— Exercise brief —
Every record below needs to be printed again exactly.

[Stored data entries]
· · · ·

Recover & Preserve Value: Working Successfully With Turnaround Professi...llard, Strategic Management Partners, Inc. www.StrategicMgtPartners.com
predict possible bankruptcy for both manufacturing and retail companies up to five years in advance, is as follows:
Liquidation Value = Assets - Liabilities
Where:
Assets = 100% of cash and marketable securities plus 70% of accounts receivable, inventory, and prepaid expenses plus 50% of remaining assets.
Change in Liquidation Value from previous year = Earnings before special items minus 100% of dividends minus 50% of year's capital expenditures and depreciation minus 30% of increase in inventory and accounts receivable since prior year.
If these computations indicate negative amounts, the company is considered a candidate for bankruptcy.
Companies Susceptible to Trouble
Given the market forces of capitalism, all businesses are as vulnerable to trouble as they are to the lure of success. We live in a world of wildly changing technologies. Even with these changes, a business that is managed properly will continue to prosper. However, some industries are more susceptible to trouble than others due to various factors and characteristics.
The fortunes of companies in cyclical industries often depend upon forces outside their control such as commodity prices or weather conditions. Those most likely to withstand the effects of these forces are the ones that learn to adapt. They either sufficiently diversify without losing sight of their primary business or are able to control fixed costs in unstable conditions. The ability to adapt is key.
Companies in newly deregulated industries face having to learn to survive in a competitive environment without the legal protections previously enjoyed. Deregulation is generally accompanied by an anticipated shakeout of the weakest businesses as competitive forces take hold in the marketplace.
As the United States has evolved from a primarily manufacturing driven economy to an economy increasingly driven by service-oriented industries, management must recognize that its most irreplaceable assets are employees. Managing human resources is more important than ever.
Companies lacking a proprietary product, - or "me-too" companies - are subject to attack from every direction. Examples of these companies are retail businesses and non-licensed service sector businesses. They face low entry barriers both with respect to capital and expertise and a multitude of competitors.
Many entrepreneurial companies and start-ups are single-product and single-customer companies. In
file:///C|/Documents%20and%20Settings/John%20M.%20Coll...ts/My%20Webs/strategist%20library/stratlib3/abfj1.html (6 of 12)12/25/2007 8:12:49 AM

· · · ·

— Output of the exercise —
Recover & Preserve Value: Working Successfully With Turnaround Professi...llard, Strategic Management Partners, Inc. www.StrategicMgtPartners.com
predict possible bankruptcy for both manufacturing and retail companies up to five years in advance, is as follows:
Liquidation Value = Assets - Liabilities
Where:
Assets = 100% of cash and marketable securities plus 70% of accounts receivable, inventory, and prepaid expenses plus 50% of remaining assets.
Change in Liquidation Value from previous year = Earnings before special items minus 100% of dividends minus 50% of year's capital expenditures and depreciation minus 30% of increase in inventory and accounts receivable since prior year.
If these computations indicate negative amounts, the company is considered a candidate for bankruptcy.
Companies Susceptible to Trouble
Given the market forces of capitalism, all businesses are as vulnerable to trouble as they are to the lure of success. We live in a world of wildly changing technologies. Even with these changes, a business that is managed properly will continue to prosper. However, some industries are more susceptible to trouble than others due to various factors and characteristics.
The fortunes of companies in cyclical industries often depend upon forces outside their control such as commodity prices or weather conditions. Those most likely to withstand the effects of these forces are the ones that learn to adapt. They either sufficiently diversify without losing sight of their primary business or are able to control fixed costs in unstable conditions. The ability to adapt is key.
Companies in newly deregulated industries face having to learn to survive in a competitive environment without the legal protections previously enjoyed. Deregulation is generally accompanied by an anticipated shakeout of the weakest businesses as competitive forces take hold in the marketplace.
As the United States has evolved from a primarily manufacturing driven economy to an economy increasingly driven by service-oriented industries, management must recognize that its most irreplaceable assets are employees. Managing human resources is more important than ever.
Companies lacking a proprietary product, - or "me-too" companies - are subject to attack from every direction. Examples of these companies are retail businesses and non-licensed service sector businesses. They face low entry barriers both with respect to capital and expertise and a multitude of competitors.
Many entrepreneurial companies and start-ups are single-product and single-customer companies. In
file:///C|/Documents%20and%20Settings/John%20M.%20Coll...ts/My%20Webs/strategist%20library/stratlib3/abfj1.html (6 of 12)12/25/2007 8:12:49 AM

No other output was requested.